Disco is pretty reviled these days. When we hear the word, there’s a snippet of a funky baseline, but there’s always an image. Disco balls, loud suits, big hair, cocaine and everything else. It’s mockable because it died out, a laughable relic of the 70s.
But disco was a break from the 4-piece trope of the mid-60s, with 3 minutes songs of verse chorus verse, led by the charisma of the performers. The fans were merely a screaming mob. With disco (and all that followed: electronica, dance music, hip hop), the creator was subsumed behind machinery, the beat itself was something that created an atmosphere that both audience and the DJ lived within. It was no longer about direct broadcasting (from singer to fan), but an emerging worship. The sound was mathematical, but the response was organic.
Daft Punk have always worn masks. The robots (and light effects) have grown more complex as their budget has increased, but they wore them to subtract their personal lives from the music. Only the most die-hard fans know their real names, and there are just a few pictures of their faces floating around the net. It’s a Pynchonesque mystique, but it allows the listener to focus on the work, instead of a tabloid image.
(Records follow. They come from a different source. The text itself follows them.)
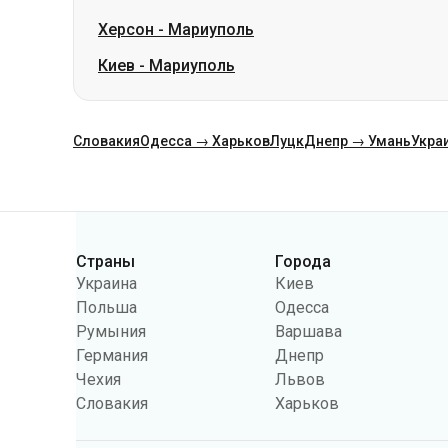
Херсон
-
Мариуполь
Киев
-
Мариуполь
Словакия
Одесса → Харьков
Луцк
Днепр → Умань
Укра
Категории
Страны
Города
Украина
Киев
Польша
Одесса
Румыния
Варшава
Германия
Днепр
Чехия
Львов
Словакия
Харьков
Just a single listen of Alive 2007 illustrates the bombast, energy and spectacular joy of their back catalog. But apparently they got tired of the electronic dance scene, a genre limited by the hotkeys in sampling software. What better way to silence the haters then to put out an analog disco record?
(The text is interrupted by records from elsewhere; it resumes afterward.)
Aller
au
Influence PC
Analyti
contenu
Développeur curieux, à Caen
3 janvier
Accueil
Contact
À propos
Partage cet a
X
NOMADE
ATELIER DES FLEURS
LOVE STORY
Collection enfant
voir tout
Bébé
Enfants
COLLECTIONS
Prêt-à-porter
Two songs stand out on Random Access Memories, not just for their playtime, but the ridiculous genre shifts.
Giorgio puts a Werner Herzog-ish monologue over the raucous club scene, retelling the history of early European techno. Giorgio wants to make “the sound of the future”, and a minimalist clicking begins, with all the unthinking nuance of a metronome. The song shifts into a dark Kavinsky synth, then jam-band guitar and keyboard. The motif is picked up in full symphonic grandeur, feeding into 80’s hair band rock god solos. We traverse the years in genres of sound, the parts played by virtuosos. Everything changes except the sole melody and rhythm.
Touch is 60s psychedelia, Star Trek voice-overs, a minimalist set of lyrics, clearly spoken. The song is first defined by empty space and silence. The whole thing is theatrical, the expository song in a Broadway musical. You can’t help but envision an old pro in a trim suit, maybe white shoes and a cane, prancing about. A jolly band picks up, piano and brass, then moves into a youth chorus and full orchestra, over top spaceship zooming bleeps.
Most of the songs go through multiple movements, where a single motif is repeated with vastly different instrumentations and styles. Disco, jam band, rock, early synthy techno, full orchestra.
Get Lucky – the single – announces DP’s intentions with its lyrics. “The legend of the phoenix, ends with beginnings. We’ve come too far to give up what we are. So let’s raise the bar.” It’s all tropes of disco, made fresh.
Motherboard – their only progressive EDM track – simmers like the miniscule electrons firing on the titular reference, intricate baselines and guitar strings on top of a calculating melody. Halfway through there’s a system fault, some darker reality dredged up from the churning algorithms. The whole thing fades into off-key ambiance but it grows back into the same melody, reimagined, a phoenix rising.
Contact ends in pipe organs, snare drum, astronaut samples. What more could you want in a closer?
Random Access Memories is a statement album, trying to say something with its hundreds of retro sources and samples. It’s homage to the roots of EDM, but also something erudite, scholarly, like musical anthropology. Daft punk is digging through prehistoric DNA on the record, searching like their mournful android for their ancestry, their mythology.
Given all the hype the Daft Punk machine has produced prior to the release (and the resulting critical maelstrom), it’s no doubt the album will be respected more for its message than its sound.
But there are some new seeds in here, some mutant genetic code. I’m looking forward to the remix.